Muth’s Rational Expectations

John F. Muth Rational Expectations and the Theory of Price Movements Econometrica, Vol. 29, No. 3. (Jul., 1961), pp. 315-335.

Two major conclusions from studies of expectations data are the following:
1. Averages of expectations in an industry are more accurate than naive models and as accurate as elaborate equation systems, although there are considerable cross-sectional differences of opinion.
2. Reported expectations generally underestimate the extent of changes that actually take place.

[Expectations}, since they are informed predictions of future events, are essentially the same as the predictions of the relevant economic theory. …

The hypothesis can be rephrased a little more precisely as follows: that expectations of firms (or, more generally, the subjective probability distribution of outcomes) tend to be distributed, for the same information set, about the prediction of the theory (or the “objective” probability distributions of outcomes).

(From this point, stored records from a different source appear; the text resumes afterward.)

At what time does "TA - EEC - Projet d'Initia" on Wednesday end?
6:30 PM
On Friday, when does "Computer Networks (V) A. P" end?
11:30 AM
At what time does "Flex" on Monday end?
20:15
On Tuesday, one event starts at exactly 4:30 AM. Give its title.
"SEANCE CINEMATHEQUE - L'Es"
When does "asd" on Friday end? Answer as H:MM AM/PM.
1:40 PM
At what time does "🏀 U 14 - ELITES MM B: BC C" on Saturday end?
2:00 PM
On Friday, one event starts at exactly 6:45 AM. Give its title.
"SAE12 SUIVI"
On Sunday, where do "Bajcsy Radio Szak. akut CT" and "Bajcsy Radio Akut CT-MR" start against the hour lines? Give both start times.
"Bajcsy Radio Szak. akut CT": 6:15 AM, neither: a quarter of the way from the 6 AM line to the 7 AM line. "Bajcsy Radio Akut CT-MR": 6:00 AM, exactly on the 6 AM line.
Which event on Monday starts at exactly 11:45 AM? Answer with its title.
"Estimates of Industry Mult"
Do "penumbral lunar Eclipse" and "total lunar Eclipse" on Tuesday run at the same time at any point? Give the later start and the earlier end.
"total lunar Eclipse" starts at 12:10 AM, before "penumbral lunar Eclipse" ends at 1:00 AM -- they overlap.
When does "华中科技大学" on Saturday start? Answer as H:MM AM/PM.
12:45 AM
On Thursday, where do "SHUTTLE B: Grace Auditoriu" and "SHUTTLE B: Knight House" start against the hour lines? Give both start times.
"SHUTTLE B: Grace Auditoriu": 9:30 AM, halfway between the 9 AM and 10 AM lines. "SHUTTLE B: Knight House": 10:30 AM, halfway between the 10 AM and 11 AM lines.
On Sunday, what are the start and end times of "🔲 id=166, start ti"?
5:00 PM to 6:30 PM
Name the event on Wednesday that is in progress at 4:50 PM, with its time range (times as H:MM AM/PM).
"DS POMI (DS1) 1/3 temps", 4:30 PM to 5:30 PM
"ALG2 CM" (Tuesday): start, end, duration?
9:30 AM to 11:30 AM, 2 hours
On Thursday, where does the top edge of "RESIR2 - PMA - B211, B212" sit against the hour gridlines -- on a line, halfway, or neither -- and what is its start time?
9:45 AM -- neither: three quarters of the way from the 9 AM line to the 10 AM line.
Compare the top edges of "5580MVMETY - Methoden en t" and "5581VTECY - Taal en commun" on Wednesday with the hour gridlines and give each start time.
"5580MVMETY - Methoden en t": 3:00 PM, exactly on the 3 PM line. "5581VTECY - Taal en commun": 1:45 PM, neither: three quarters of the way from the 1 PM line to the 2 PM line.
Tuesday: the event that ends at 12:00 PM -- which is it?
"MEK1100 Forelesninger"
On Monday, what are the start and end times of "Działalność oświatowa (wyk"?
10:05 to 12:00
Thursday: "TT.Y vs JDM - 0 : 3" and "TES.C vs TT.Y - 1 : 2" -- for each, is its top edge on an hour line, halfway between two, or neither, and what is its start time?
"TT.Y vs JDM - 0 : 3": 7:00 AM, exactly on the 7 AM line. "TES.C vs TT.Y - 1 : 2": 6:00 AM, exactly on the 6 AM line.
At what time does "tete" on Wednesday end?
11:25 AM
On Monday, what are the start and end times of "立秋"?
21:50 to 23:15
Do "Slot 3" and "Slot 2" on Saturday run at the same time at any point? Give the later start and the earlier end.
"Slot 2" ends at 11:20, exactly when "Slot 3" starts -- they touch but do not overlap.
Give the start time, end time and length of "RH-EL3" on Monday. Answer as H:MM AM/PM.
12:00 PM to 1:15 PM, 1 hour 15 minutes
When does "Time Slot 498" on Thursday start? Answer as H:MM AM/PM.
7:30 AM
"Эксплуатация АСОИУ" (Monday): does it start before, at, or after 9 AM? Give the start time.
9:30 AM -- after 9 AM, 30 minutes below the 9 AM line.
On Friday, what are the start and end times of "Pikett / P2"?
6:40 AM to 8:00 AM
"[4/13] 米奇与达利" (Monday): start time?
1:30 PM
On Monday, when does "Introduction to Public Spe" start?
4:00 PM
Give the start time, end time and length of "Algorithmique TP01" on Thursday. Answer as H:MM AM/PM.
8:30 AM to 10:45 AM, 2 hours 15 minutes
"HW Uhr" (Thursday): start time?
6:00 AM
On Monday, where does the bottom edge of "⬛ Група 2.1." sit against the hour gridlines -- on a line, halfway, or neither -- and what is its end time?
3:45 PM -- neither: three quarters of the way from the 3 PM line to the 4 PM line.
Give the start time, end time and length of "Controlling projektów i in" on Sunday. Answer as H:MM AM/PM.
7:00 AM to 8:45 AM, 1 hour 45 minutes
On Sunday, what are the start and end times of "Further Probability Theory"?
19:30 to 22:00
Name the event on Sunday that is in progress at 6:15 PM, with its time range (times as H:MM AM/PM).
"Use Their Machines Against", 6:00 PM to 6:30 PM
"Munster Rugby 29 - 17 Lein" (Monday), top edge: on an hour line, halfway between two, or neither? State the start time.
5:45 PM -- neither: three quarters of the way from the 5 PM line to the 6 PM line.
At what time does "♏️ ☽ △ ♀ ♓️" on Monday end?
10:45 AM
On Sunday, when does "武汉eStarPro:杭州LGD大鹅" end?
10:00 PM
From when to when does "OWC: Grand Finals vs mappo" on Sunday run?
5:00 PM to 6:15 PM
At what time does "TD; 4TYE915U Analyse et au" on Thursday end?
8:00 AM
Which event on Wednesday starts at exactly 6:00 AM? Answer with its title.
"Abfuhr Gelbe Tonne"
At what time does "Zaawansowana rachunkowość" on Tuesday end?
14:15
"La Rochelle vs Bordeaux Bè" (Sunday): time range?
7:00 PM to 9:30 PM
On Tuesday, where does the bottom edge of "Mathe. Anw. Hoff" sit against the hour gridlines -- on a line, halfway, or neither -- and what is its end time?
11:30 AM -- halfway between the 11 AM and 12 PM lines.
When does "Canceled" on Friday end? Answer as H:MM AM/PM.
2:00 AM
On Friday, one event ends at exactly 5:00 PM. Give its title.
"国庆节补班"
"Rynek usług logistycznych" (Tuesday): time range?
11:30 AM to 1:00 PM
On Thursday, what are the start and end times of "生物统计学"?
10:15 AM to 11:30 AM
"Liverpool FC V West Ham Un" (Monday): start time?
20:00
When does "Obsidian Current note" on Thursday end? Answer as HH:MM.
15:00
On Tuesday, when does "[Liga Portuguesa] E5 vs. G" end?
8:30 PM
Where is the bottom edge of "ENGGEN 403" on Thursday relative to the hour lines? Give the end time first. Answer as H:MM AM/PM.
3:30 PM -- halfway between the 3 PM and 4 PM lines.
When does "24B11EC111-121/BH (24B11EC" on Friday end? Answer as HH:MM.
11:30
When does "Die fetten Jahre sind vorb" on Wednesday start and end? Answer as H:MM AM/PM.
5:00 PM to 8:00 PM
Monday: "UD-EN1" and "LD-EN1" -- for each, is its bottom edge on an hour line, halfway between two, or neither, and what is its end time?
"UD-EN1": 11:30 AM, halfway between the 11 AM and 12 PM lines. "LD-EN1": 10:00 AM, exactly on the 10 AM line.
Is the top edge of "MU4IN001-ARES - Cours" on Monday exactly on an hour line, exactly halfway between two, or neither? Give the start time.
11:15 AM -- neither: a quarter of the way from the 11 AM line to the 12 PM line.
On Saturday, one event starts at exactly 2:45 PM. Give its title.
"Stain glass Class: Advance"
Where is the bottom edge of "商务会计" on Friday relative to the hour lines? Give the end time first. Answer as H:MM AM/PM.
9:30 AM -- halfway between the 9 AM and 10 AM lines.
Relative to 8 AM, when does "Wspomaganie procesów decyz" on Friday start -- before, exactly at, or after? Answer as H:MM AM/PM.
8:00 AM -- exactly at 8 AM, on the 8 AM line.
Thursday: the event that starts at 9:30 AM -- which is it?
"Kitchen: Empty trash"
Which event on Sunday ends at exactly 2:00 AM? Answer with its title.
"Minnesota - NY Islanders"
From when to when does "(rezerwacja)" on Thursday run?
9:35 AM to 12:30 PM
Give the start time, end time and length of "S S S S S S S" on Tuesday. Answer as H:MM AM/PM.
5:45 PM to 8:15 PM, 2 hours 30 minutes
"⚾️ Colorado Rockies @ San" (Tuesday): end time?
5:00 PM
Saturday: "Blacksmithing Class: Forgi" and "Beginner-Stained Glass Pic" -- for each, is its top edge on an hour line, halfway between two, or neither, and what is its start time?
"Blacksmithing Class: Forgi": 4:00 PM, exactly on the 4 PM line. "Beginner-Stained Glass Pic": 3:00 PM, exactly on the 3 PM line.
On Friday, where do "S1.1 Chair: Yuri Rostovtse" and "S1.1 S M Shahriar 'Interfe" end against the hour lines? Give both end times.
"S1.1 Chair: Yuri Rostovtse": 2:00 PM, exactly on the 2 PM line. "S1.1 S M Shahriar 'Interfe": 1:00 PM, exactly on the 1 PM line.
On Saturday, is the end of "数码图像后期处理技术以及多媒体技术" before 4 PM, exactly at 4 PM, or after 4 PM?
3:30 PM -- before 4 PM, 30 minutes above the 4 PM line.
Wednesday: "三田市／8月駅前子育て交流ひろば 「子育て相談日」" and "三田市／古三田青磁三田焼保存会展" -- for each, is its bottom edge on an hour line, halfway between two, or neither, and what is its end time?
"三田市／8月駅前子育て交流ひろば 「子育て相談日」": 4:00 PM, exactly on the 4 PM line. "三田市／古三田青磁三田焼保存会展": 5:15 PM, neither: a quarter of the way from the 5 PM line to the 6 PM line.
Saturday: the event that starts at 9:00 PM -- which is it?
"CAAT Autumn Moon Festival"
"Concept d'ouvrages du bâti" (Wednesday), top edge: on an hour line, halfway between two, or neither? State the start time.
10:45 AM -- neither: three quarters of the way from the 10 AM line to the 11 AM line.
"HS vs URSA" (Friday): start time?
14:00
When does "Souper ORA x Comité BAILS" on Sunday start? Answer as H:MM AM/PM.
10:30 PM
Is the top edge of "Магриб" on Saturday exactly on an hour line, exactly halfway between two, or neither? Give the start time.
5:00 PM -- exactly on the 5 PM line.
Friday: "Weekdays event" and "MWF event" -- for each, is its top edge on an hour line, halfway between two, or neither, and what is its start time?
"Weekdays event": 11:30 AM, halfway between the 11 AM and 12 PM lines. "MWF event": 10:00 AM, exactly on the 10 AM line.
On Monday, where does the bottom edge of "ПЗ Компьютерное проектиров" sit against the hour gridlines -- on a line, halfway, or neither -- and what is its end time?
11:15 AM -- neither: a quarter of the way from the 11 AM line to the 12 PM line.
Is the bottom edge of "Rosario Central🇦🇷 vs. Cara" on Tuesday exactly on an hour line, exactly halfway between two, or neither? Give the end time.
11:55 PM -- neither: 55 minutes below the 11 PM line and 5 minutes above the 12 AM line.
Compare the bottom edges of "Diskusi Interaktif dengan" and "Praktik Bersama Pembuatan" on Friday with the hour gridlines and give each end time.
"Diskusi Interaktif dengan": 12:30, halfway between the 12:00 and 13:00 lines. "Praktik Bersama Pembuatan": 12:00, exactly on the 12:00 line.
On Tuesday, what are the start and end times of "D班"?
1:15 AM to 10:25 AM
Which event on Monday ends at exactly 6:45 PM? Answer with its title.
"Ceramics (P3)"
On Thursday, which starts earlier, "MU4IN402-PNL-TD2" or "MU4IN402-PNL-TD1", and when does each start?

The rational expectations hypothesis states that, in the aggregate, the expected price is an unbiased predictor of the actual price.

 Comment

It assumed that an unbiased predictor exists, and nowhere are economies out of equilibrium considered. It is also implicitly assumed that the theory is broadly correct. Thus a pedant (like me) can consider two variants of the theory:

  • If firms believe in some theory, then their predictions will tend to be those of the theory, and they will expect their predictions to be roughly correct.
  • If a theory is correct, then under competition we may expect the predicitions of firms to be roughly those of the theory, whether or not firms know of the theory. Moreover, the predicitons will tend to be optimal in some sense.

In particular:

If there is a dominant theory, then the subjective probability distribution of outcomes tends to be distributed, for the same information set, about that theory’s probability distributions.

By dominant theory I mean one that is believed to be correct by those who influence the subjective probability distribution. It is not enough that a firm believes a theory, since the firm will often adapt to the behaviour of others, which can lead to inconsistent behaviour. But broadly what is being suggested is that firms act in approximate accord with their beliefs, and do not systematically deviate from them. This begs the following questions:

  • Is what is believed always correct, and could it incorporate systematic biases?
  • Do firms necessarily believe in theories that are represented by probability distributions?
  • In a free competition, do theories that can be represented by probability distributions have an advantage?

We could ask similar questions about individual rationality, perhaps looking to logic for some insights. Whitehead introduced the concept of an epoch, within which classical concepts, such as probability distributions, applied. Using this term we may say that:

  • There are objective mechanisms by which reasoning agents with enough relevant information will tend to converge to the actual theory of the epoch.
  • Acting on the above theories will be an optimal strategy for that epoch.

With this in mind it seems reasonable to limit Muth’s thesis to short-term expectations. Thus if one thinks there might be a financial crisis, one cannot rely on Muth’s argument to suppose that one can ‘predict’ the future by canvasing firms’ opinions.